We helped a leading U.S. transportation-focused FinTech company automate its complex invoice approval process, improving decision accuracy, reducing manual review, and enabling faster, more reliable processing.
Challenge
The invoice approval process at a U.S.-based transportation-focused FinTech company was highly manual. With a team of 70 operations staff manually reviewing approximately 10,000 client invoices daily, the process relied on nuanced, experience-based decisions that were difficult to automate. Key challenges included managing client-specific variations, preventing fraud, reducing costly “offsets” (post-processing adjustments), and minimizing processing time and operational costs. We had to prove that the automation could beat what a human could do.
Approach
We implemented an automated solution using Camunda, an open-source process orchestration platform. This solution integrated with the company’s BI database and a third-party machine learning tool to extract and validate data from invoices. Custom-built decision logic evaluated over 20 parameters per invoice, using factors like credit scores and historical data to drive automated approvals. ADO (Azure DevOps) Logic Apps monitored and reprocessed invoices as needed, enhancing accuracy and efficiency in real time.

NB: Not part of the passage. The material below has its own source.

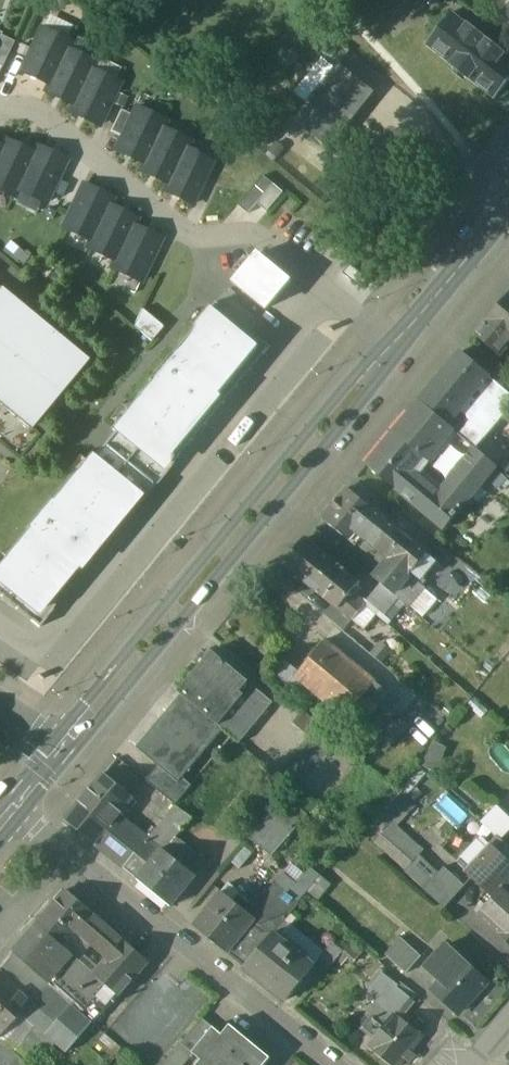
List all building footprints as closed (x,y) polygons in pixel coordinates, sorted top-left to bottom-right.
[(501,14),(508,22),(508,5),(501,14)] [(469,25),(469,24),(468,23),(468,24),(453,12),(427,46),(451,65),(451,66),(452,67),(453,66),(468,79),(470,80),(495,100),(508,81),(508,57),(507,55),(507,54),(505,53),(505,54),(488,40),(488,39),(487,38),(486,39),(469,25)] [(71,42),(42,29),(22,72),(49,85),(50,85),(67,49),(68,50),(71,42)] [(0,39),(0,66),(2,67),(14,42),(1,36),(0,39)] [(68,50),(67,49),(50,85),(49,85),(46,92),(73,105),(74,105),(91,69),(92,70),(95,63),(68,50)] [(375,92),(341,65),(296,121),(330,148),(375,92)] [(92,70),(91,69),(74,105),(73,105),(70,112),(99,126),(120,83),(92,70)] [(166,121),(137,107),(133,115),(123,137),(116,151),(144,164),(145,164),(162,128),(163,128),(166,121)] [(133,115),(121,110),(111,131),(123,137),(133,115)] [(162,128),(145,164),(144,164),(140,171),(168,184),(169,184),(186,148),(187,149),(190,142),(163,128),(162,128)] [(6,140),(3,147),(4,148),(0,156),(0,190),(15,197),(18,190),(17,190),(35,154),(34,153),(6,140)] [(66,160),(37,146),(34,153),(35,154),(17,190),(18,190),(46,203),(66,160)] [(187,149),(186,148),(169,184),(168,184),(165,191),(194,205),(214,162),(187,149)] [(258,205),(275,185),(265,176),(239,205),(249,214),(258,205)] [(113,199),(84,185),(63,228),(90,241),(91,241),(109,205),(109,206),(113,199)] [(275,185),(258,205),(267,213),(285,194),(275,185)] [(109,205),(91,241),(90,241),(87,248),(115,261),(115,262),(133,225),(134,226),(137,219),(109,206),(109,205)] [(134,226),(133,225),(115,262),(115,261),(111,268),(140,282),(161,239),(134,226)] [(290,280),(259,254),(235,283),(267,309),(290,280)] [(0,291),(0,404),(29,428),(84,361),(0,291)] [(487,319),(505,335),(508,339),(508,293),(487,319)] [(172,357),(171,356),(151,381),(152,382),(112,430),(159,468),(259,348),(212,309),(172,357)] [(163,327),(142,309),(134,327),(151,341),(163,327)] [(487,319),(476,332),(502,355),(508,346),(508,343),(503,338),(505,335),(487,319)] [(461,351),(420,401),(450,426),(472,399),(488,379),(490,375),(461,351)] [(488,379),(472,399),(488,412),(473,430),(482,437),(508,404),(508,396),(488,379)] [(488,412),(472,399),(450,426),(456,431),(466,440),(473,430),(488,412)] [(407,415),(444,446),(456,431),(450,426),(420,401),(407,415)] [(444,446),(407,415),(394,431),(410,446),(429,462),(444,446)] [(394,431),(367,466),(418,507),(432,490),(417,477),(429,462),(410,446),(394,431)] [(479,450),(457,478),(475,494),(480,489),(499,467),(479,450)] [(51,504),(49,504),(29,528),(30,529),(0,566),(0,585),(38,616),(45,607),(137,495),(105,468),(90,456),(51,504)] [(499,467),(480,489),(489,497),(508,475),(499,467)] [(475,494),(457,478),(441,497),(460,513),(475,494)] [(378,513),(349,489),(324,519),(353,543),(363,531),(378,513)] [(441,497),(432,490),(418,507),(445,530),(460,513),(441,497)] [(428,555),(378,513),(363,531),(395,557),(392,560),(411,575),(428,555)] [(361,582),(308,537),(285,563),(325,597),(338,581),(352,593),(361,582)] [(411,575),(392,560),(376,580),(381,584),(394,595),(411,575)] [(352,593),(338,581),(325,597),(353,621),(366,605),(352,593)] [(394,595),(381,584),(368,600),(386,615),(399,599),(394,595)] [(390,690),(325,636),(294,673),(359,727),(360,726),(389,692),(390,690)] [(277,703),(218,653),(214,657),(208,652),(200,662),(206,667),(183,694),(224,728),(243,744),(277,703)] [(389,692),(360,726),(381,743),(391,732),(388,729),(394,722),(389,718),(402,703),(389,692)] [(178,782),(224,728),(186,696),(140,750),(178,782)] [(321,723),(299,705),(290,716),(312,733),(321,723)] [(427,764),(440,769),(450,745),(437,740),(427,764)] [(108,772),(70,818),(99,842),(122,814),(137,796),(108,772)] [(263,794),(234,826),(248,838),(252,834),(276,805),(263,794)] [(276,805),(252,834),(272,851),(307,811),(286,794),(276,805)] [(484,820),(504,839),(508,833),(508,811),(500,803),(484,820)] [(189,868),(168,851),(194,819),(178,806),(152,839),(129,868),(176,906),(200,876),(189,868)] [(423,848),(386,813),(370,830),(407,865),(423,848)] [(152,839),(122,814),(99,842),(129,868),(152,839)] [(497,844),(472,870),(499,897),(508,887),(508,856),(502,850),(497,844)] [(210,863),(200,855),(189,868),(200,876),(210,863)] [(446,865),(425,888),(446,907),(467,884),(446,865)] [(321,874),(312,866),(299,882),(308,891),(309,890),(321,874)] [(299,882),(284,869),(250,909),(276,931),(301,901),(300,901),(308,891),(299,882)] [(321,874),(309,890),(320,899),(332,883),(321,874)] [(228,879),(197,919),(250,964),(276,931),(250,909),(228,890),(233,883),(228,879)] [(483,913),(502,932),(508,924),(508,887),(499,897),(483,913)] [(150,959),(67,891),(40,925),(68,948),(81,932),(113,959),(100,974),(112,984),(122,992),(150,959)] [(68,948),(40,925),(17,953),(82,1010),(85,1013),(112,984),(100,974),(68,948)] [(276,931),(250,964),(292,998),(318,966),(276,931)] [(423,955),(403,937),(388,954),(408,972),(423,955)] [(346,951),(335,942),(321,960),(333,969),(346,951)] [(452,947),(433,968),(446,980),(465,959),(452,947)] [(17,953),(0,971),(0,972),(32,1000),(22,1011),(38,1026),(28,1036),(39,1045),(50,1033),(51,1034),(54,1032),(52,1031),(65,1017),(70,1023),(82,1010),(17,953)] [(446,980),(438,988),(460,1008),(487,979),(465,959),(446,980)] [(0,972),(0,1035),(22,1011),(32,1000),(0,972)] [(112,984),(85,1013),(95,1022),(122,992),(112,984)] [(416,1000),(399,986),(386,1001),(400,1012),(403,1015),(416,1000)] [(386,1001),(375,1015),(376,1016),(388,1026),(400,1012),(386,1001)] [(380,1036),(373,1044),(397,1064),(424,1032),(403,1015),(400,1012),(388,1026),(380,1036)] [(388,1026),(376,1016),(368,1026),(380,1036),(388,1026)] [(204,1017),(182,1043),(193,1052),(215,1026),(204,1017)] [(232,1024),(224,1033),(215,1026),(193,1052),(202,1059),(198,1064),(265,1064),(272,1057),(232,1024)] [(28,1036),(13,1053),(23,1062),(39,1045),(28,1036)] [(0,1041),(0,1064),(27,1064),(23,1062),(13,1053),(0,1041)]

We began with a pragmatic and gradual approach, continuously identifying the next segment of invoices to automate. The automation process either auto-approves invoices or routes them to a dedicated team for review of a specific item.
Value Delivered
The automation significantly improved efficiency and accuracy. Automated approvals reduced manual workload, identified additional fraud, and lowering the offset rate by 67%. Data-driven approvals minimized risks and costs, allowed humans to focus their time on more valuable activities as 65% of invoices were approved through the new automation process. In addition, the modular architecture allowed for scalability and future enhancements.